Cybereason uncovers Global Chinese espionage campaign

Cybereason, the XDR company, has published new research on Operation CuckooBees, a 12 month investigation into Winnti Group’s (APT 41) global cyber espionage campaign targeting manufacturers across North America, Europe and Asia in the Defense, Energy, Aerospace, Biotech and Pharma industries.During its investigation, Cybereason discovered that Winnti conducted Operation CuckooBees undetected since at least 2019, likely siphoning thousands of gigabytes of intellectual property and sensitive proprietary data from dozens of companies. Cybereason published two reports, the first examining the tactics and techniques of the overall campaign, and the second providing a detailed analysis of the malware and exploits used.

“Operation Cuckoo Bees research is the culmination of a 12-month investigation that highlights the intricate and extensive efforts of the Chinese state-sponsored Winnti Group (APT 41) to abscond with proprietary information from dozens of global Defense, Energy, Biotech, Aerospace and Pharmaceutical companies. The most alarming revelation is that the companies weren’t aware they were breached, going some as far back as at least 2019, giving Winnti free unfiltered access to intellectual property, blueprints, sensitive diagrams and other proprietary data,” said Lior Div, Cybereason CEO and Co-founder.

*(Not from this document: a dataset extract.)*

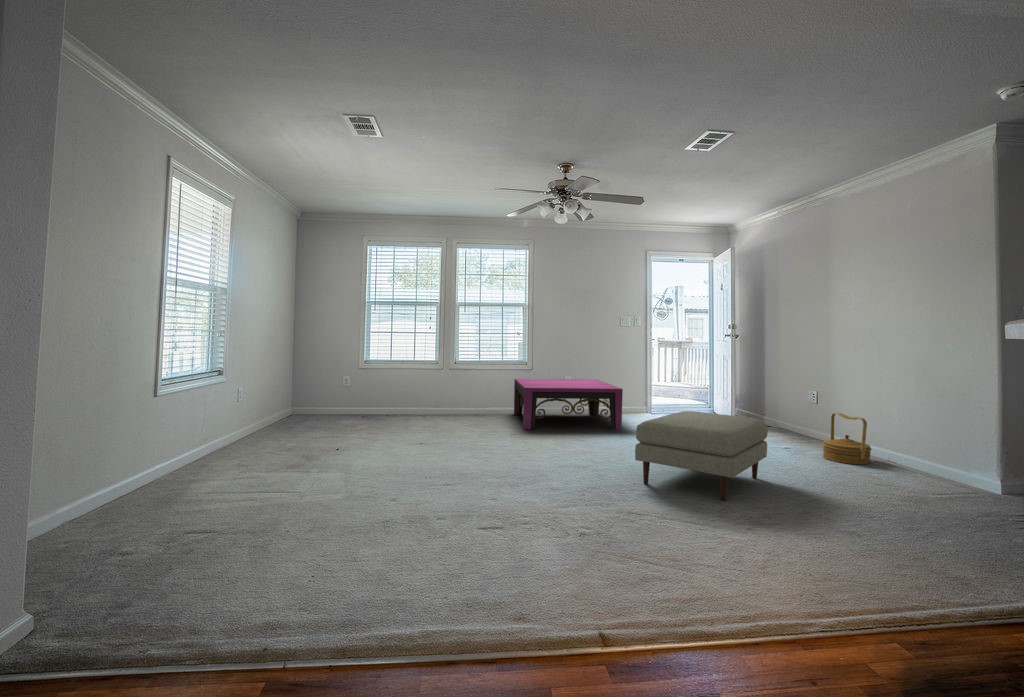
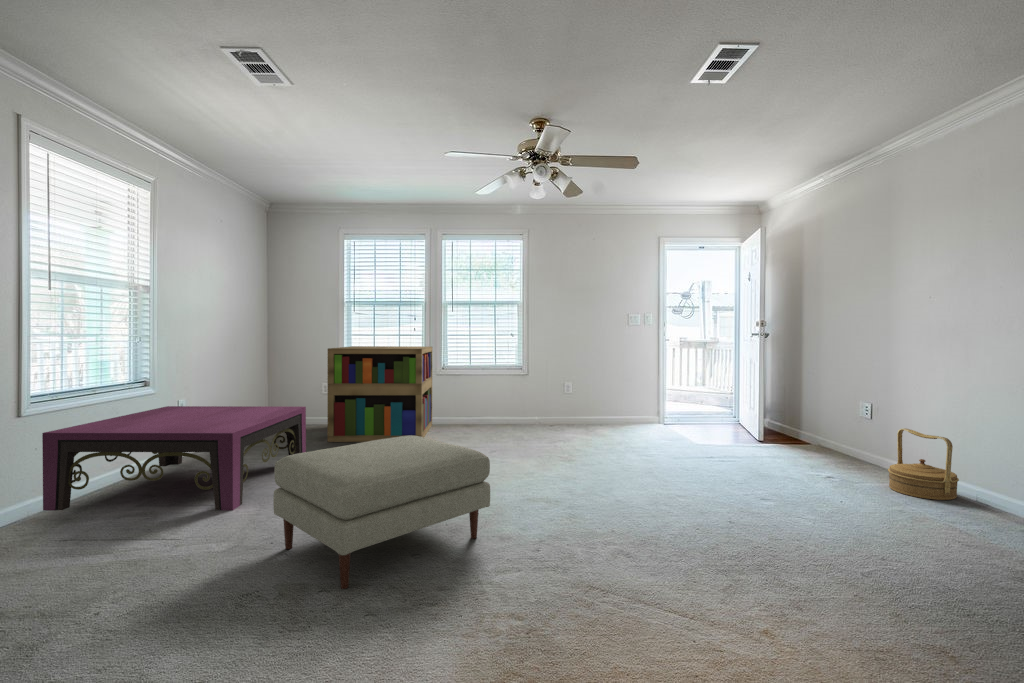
bookshelf: none [361,342,445,426] -> present [327,346,432,442]
coffee table: present [514,379,623,430] -> present [42,406,306,511]
ottoman: present [635,411,768,500] -> present [273,435,490,589]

Operation CuckooBees Key Findings:

• Attribution to the Winnti APT Group: based on the analysis of the forensic artifacts, Cybereason estimates with medium-high confidence that the perpetrators of the attack are linked to the notorious Winnti APT group. This group has existed since at least 2010 and is believed to be operating on behalf of Chinese state interests and specializes in cyberespionage and intellectual property theft.
• Multi-Year Cyber Espionage Intrusions: The Cybereason IR team investigated a sophisticated and elusive cyber espionage operation that has remained undetected since at least 2019 with the goal of stealing sensitive proprietary information from technology and manufacturing companies mainly in East Asia, Western Europe, and North America.
• Newly Discovered Malware and Multi-Stage Infection Chain: The research examines both known and previously undocumented Winnti malware, which included digitally signed, kernel-level rootkits as well as an elaborate multi-stage infection chain that enabled the operation to remain undetected since at least 2019.
• The Winnti Playbook: This research offers a unique glimpse into the Winnti intrusion playbook, detailing the most frequently used tactics, as well as some lesser-known evasive techniques that were observed during the investigation.
• Discovery of New Malware in the Winnti Arsenal: The reports expose a previously undocumented malware strain called DEPLOYLOG used by the Winnti APT group, and highlights new versions of known Winnti malware, including Spyder Loader, PRIVATELOG, and WINNKIT.
• Rarely Seen Abuse of the Windows CLFS Feature: The attackers leveraged the Windows CLFS mechanism and NTFS transaction manipulations, which allowed them to conceal their payloads and evade detection by traditional security products.
• Intricate and Interdependent Payload Delivery: The reports include an analysis of the complex infection chain that led to the deployment of the WINNKIT rootkit composed of multiple interdependent components. The attackers implemented a delicate “house of cards” approach, meaning that each component depends on the others to execute properly, making it very difficult to analyze each component separately.

“The security vulnerabilities that are most commonly found in attacks such as Operation Cuckoo Bees are unpatched systems, insufficient network segmentation, unmanaged assets, forgotten accounts and no use of multi-factor authentications products. While these vulnerabilities may sound trivial and easy to fix, day-to-day security is complex and it’s not always easy to implement mitigations at a grand scale. Defenders should follow MITRE and/or similar frameworks in order to make sure that they have the right visibility, detection and remediation capabilities in place to protect their most critical assets,” added Div.